ASSIGNED TASK A:
Answer these questions about the patch thread:
(i) Which source file does the patch modify?
(ii) According to the reply, what does the PPM lock protect?
(iii) What tag does Heikki Krogerus give at the end of the patch thread?

DOCUMENT SEGMENT:

Re: [PATCH v3 1/3] usb: ucsi: Add missing ppm_lock

From: Heikki Krogerus
Date: Wed Jan 24 2024 - 08:08:46 EST


On Wed, Jan 24, 2024 at 01:04:06PM +0100, Christian A. Ehrhardt wrote:
>
> Hi Heikki,
>
> Thanks for looking into this.
>
> On Wed, Jan 24, 2024 at 10:09:04AM +0200, Heikki Krogerus wrote:
> > On Sun, Jan 21, 2024 at 09:41:21PM +0100, Christian A. Ehrhardt wrote:
> > > Calling ->sync_write must be done while holding the PPM lock as
> > > the mailbox logic does not support concurrent commands.
> > >
> > > At least since the addition of partner task this means that
> > > ucsi_acknowledge_connector_change should be called with the
> > > PPM lock held as it calls ->sync_write.
> > >
> > > Thus protect the only call to ucsi_acknowledge_connector_change
> > > with the PPM. All other calls to ->sync_write already happen
> > > under the PPM lock.
> > >
> > > Fixes: b9aa02ca39a4 ("usb: typec: ucsi: Add polling mechanism for partner tasks like alt mode checking")
> > > Cc: stable@xxxxxxxxxxxxxxx
> > > Signed-off-by: Christian A. Ehrhardt <lk@xxxxxxx>
> > > ---
> > > drivers/usb/typec/ucsi/ucsi.c | 2 ++
> > > 1 file changed, 2 insertions(+)
> > >
> > > diff --git a/drivers/usb/typec/ucsi/ucsi.c b/drivers/usb/typec/ucsi/ucsi.c
> > > index 61b64558f96c..8f9dff993b3d 100644
> > > --- a/drivers/usb/typec/ucsi/ucsi.c
> > > +++ b/drivers/usb/typec/ucsi/ucsi.c
> > > @@ -935,7 +935,9 @@ static void ucsi_handle_connector_change(struct work_struct *work)
> > >
> > > clear_bit(EVENT_PENDING, &con->ucsi->flags);
> > >
> > > + mutex_lock(&ucsi->ppm_lock);
> > > ret = ucsi_acknowledge_connector_change(ucsi);
> > > + mutex_unlock(&ucsi->ppm_lock);
> > > if (ret)
> > > dev_err(ucsi->dev, "%s: ACK failed (%d)", __func__, ret);
> >
> > Is this really actually fixing some issue? The function has already
> > taken the connector lock, so what exactly could happen without this?
>
> I've definitely _seen_ issues with the quirk from PATCH 3/3 if the
> lock is missing. I'm pretty sure from looking at the code that races
> with other connectors can happen without the quirk, too.
>
> The PPM lock protects the Mailbox and the ACK_PENDING/COMMAND_PENDING
> bits and I could observe cases where ucsi_acpi_sync_write() was entered
> with the COMMAND_PENDING bit already set. One possible sequence is this:
>
> ucsi_connector_change() for connector #1
> => schedules partner tasks
> => Acks the connector change
> => Releases locks
> ucsi_connecotr_change() for connector #2
> => acquire con lock for #2
> => Start to process connector state change
> => Processing reaches the point right before
> ucsi_acknowledge_connector_change()
> Connector #1 workqueue starts to process one of the partner tasks
> => Acquire con lock for connector #1
> => Acquire ppm lock
> => Enter ucsi_exec_command()
> => ->sync_write() starts to use the mailbox and sets
> COMMAND_PENDING
> => ->sync_write blocks waiting for the command completion
> with wait_for_completion_timeout().
> ucsi_connector_change() for connector #2 continues
> => execute ucsi_acknowledge_connector_change() and start using
> the mailbox that is still in use.
> => BOOM
>
> There is a simpler an much more likely sequence with the dell quirk active.

Okay.

Reviewed-by: Heikki Krogerus <heikki.krogerus@xxxxxxxxxxxxxxx>

--
heikki

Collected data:
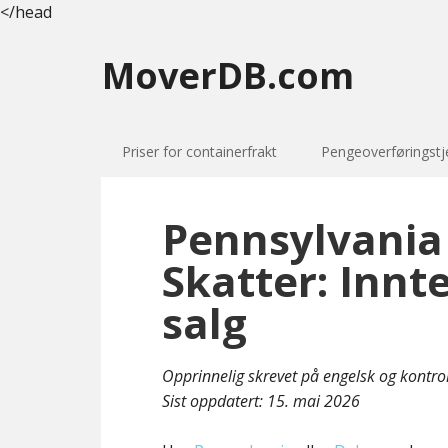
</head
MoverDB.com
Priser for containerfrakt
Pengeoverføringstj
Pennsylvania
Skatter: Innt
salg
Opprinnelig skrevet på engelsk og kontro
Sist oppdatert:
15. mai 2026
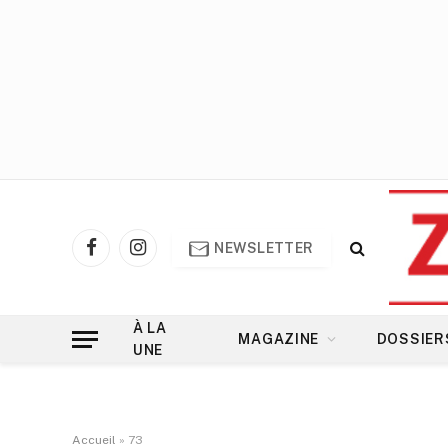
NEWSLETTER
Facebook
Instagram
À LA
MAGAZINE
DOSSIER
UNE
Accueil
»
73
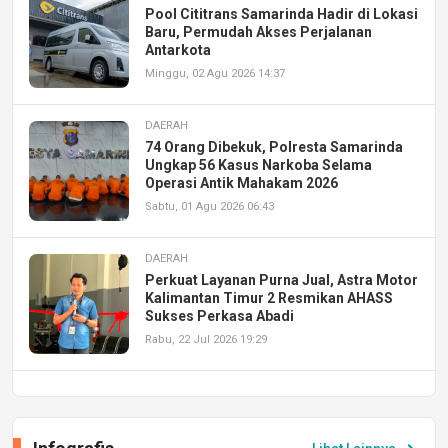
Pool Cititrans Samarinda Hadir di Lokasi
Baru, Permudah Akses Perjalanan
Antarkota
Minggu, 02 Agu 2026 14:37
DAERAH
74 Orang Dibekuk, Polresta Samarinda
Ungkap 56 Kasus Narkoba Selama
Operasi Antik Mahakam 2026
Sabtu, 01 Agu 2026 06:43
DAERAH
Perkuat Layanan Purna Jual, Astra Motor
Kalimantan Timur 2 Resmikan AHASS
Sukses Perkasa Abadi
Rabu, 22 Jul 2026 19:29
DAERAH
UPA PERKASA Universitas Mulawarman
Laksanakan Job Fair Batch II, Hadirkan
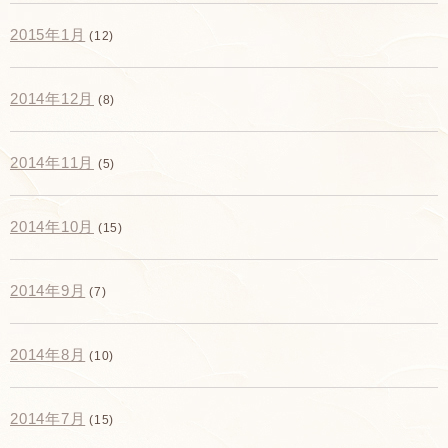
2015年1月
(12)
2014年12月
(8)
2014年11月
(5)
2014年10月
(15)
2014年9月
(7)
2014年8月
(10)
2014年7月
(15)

---

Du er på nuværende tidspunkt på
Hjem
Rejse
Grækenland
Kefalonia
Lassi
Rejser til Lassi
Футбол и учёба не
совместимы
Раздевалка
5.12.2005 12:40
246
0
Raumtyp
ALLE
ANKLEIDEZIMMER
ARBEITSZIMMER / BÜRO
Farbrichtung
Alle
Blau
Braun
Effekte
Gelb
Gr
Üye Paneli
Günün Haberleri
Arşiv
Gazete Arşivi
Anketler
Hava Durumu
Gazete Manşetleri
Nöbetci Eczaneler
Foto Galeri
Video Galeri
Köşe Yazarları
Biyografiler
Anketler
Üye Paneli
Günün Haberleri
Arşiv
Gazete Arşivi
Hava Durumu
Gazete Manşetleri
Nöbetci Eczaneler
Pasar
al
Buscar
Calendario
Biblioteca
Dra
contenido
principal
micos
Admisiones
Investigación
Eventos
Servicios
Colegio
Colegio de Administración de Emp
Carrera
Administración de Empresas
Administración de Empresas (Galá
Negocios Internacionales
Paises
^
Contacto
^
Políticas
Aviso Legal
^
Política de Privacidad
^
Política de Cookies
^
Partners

ASSIGNED TASK B: In the records, take the lines starting at the one containing "Pool Cititrans Samarinda Hadir di Lokasi" and ending at the one containing "Laksanakan Job Fair Batch II, Hadirkan". Change "DAERAH" to "REGION" in them, leave everything else unchanged, and return only those lines.

WRITTEN SOLUTION A:
(i) drivers/usb/typec/ucsi/ucsi.c
(ii) The Mailbox and the ACK_PENDING/COMMAND_PENDING bits
(iii) Reviewed-by

WRITTEN SOLUTION B:
Pool Cititrans Samarinda Hadir di Lokasi
Baru, Permudah Akses Perjalanan
Antarkota
Minggu, 02 Agu 2026 14:37
REGION
74 Orang Dibekuk, Polresta Samarinda
Ungkap 56 Kasus Narkoba Selama
Operasi Antik Mahakam 2026
Sabtu, 01 Agu 2026 06:43
REGION
Perkuat Layanan Purna Jual, Astra Motor
Kalimantan Timur 2 Resmikan AHASS
Sukses Perkasa Abadi
Rabu, 22 Jul 2026 19:29
REGION
UPA PERKASA Universitas Mulawarman
Laksanakan Job Fair Batch II, Hadirkan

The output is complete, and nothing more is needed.